While many findings were overturned, the cost to the MHS was significant. Not only did it lose a net $4.7 million in payments, but the appeal process itself was time-consuming and costly-about $2,000 per case. The revenue cycle was not unaffected.
And it was impacted again when the hospital began budgeting for future RAC findings.
“We looked at the RAC, looked at what was denied, then we modeled those types of denials and set aside a reserve,” Finch says, adding a caveat. “A lot of the money has come back to the hospital, but we've had to pay a lot in administrative costs to get it back,” he stresses.
As a result, expenses are monitored closely, managed care contracts are scrutinized, some costs are shifted and ultimately private payers help to make up the difference.
“We perform routine audits to ensure accurate coding of medical records and use evidence-based screening tools and physician second level reviews to ensure that medical necessity is consistent with the patients' admission status,” Finch says. “These two processes increase our confidence that accounts are correct up front.”
The implications for CIOs are numerous, all those interviewed for this article agree. Among other things, CIOs will need to work closely with CFOs and with their finance teams, as well as with the clinical professionals (such as health information management professionals) who will drill down the several levels needed to prepare for the potential RAC audits to come.
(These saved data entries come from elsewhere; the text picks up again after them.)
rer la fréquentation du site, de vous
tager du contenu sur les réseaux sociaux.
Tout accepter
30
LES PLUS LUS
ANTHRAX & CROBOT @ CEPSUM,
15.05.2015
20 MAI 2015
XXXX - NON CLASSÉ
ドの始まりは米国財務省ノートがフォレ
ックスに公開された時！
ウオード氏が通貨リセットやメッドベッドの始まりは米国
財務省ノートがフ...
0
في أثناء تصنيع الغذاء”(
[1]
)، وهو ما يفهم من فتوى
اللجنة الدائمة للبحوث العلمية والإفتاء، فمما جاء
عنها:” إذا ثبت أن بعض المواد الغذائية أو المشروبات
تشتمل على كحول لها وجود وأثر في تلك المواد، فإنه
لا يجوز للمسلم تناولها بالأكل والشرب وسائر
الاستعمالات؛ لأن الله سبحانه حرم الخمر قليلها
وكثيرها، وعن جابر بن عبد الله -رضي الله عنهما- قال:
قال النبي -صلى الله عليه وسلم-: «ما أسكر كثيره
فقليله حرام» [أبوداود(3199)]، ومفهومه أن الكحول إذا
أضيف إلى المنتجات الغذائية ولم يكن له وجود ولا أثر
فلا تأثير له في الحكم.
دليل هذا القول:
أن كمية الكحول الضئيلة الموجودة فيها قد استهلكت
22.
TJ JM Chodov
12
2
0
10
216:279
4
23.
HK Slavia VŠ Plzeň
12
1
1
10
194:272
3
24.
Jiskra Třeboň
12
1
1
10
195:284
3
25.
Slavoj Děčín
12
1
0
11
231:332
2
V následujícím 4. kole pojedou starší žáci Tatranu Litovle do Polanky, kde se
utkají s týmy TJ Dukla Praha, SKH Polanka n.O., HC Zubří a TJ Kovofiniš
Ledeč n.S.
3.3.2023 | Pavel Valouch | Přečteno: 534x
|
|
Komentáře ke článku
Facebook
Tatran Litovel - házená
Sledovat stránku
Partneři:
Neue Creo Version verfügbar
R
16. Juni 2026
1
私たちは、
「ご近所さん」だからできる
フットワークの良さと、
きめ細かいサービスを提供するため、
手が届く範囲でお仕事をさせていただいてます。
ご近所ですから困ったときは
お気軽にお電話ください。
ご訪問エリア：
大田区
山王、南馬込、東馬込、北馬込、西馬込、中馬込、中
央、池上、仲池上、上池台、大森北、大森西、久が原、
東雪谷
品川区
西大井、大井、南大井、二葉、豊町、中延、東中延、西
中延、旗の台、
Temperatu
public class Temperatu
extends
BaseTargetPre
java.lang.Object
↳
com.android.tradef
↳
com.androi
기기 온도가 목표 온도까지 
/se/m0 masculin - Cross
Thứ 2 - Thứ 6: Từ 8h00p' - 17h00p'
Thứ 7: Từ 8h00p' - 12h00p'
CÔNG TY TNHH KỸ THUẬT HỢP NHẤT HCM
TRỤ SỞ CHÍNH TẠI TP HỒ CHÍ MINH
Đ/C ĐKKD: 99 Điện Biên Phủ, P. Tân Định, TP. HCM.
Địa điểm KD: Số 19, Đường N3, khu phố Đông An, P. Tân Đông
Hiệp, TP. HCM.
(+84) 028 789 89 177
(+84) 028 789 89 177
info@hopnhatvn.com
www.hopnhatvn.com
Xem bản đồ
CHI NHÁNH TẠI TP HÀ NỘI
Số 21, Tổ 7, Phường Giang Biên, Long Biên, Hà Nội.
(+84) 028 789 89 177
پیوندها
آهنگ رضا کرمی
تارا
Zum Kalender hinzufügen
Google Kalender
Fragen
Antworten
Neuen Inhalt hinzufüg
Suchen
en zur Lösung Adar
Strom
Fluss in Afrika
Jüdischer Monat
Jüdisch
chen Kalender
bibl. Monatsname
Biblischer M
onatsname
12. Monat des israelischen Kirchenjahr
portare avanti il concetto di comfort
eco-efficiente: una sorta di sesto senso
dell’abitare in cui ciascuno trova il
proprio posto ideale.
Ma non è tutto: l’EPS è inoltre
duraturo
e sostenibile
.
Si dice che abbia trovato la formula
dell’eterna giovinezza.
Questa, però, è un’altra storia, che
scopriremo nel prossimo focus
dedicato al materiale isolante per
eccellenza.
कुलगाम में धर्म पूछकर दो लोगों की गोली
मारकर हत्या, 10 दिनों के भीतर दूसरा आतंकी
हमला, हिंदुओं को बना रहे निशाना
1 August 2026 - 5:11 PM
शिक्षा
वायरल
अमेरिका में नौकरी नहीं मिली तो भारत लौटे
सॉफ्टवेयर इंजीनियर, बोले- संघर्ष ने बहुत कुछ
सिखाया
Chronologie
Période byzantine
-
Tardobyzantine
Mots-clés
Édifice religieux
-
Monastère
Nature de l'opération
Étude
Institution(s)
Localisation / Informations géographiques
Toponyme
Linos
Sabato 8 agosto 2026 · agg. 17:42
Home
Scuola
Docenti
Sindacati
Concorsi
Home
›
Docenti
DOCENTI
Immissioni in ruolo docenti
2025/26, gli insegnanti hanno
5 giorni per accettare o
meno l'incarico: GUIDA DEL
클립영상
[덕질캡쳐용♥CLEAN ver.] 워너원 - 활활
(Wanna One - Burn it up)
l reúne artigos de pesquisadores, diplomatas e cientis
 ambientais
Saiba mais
Will these initiatives help make hospital organizations successful in this key area? What's clear is that not preparing in this way, all those interviewed for this article agree, is quickly becoming a non-option.
Takeaways
Hospital leaders making headway in anticipating the potential impact of possible RAC audits under the Medicare program are examining their revenue cycle management programs and making those RCM programs more rigorous and specific.
Hospitals with experience in the early federal RAC audit demonstration project have accumulated numerous learnings from their participation in the early demo project. One clear learning has been the significant financial impact of going through a RAC audit.
CIOs will need to work closely and productively with CFOs, health information management professionals, and others, in order to drill down to the levels at which revenue cycle management programs need to be examined in order to strengthen their effectiveness.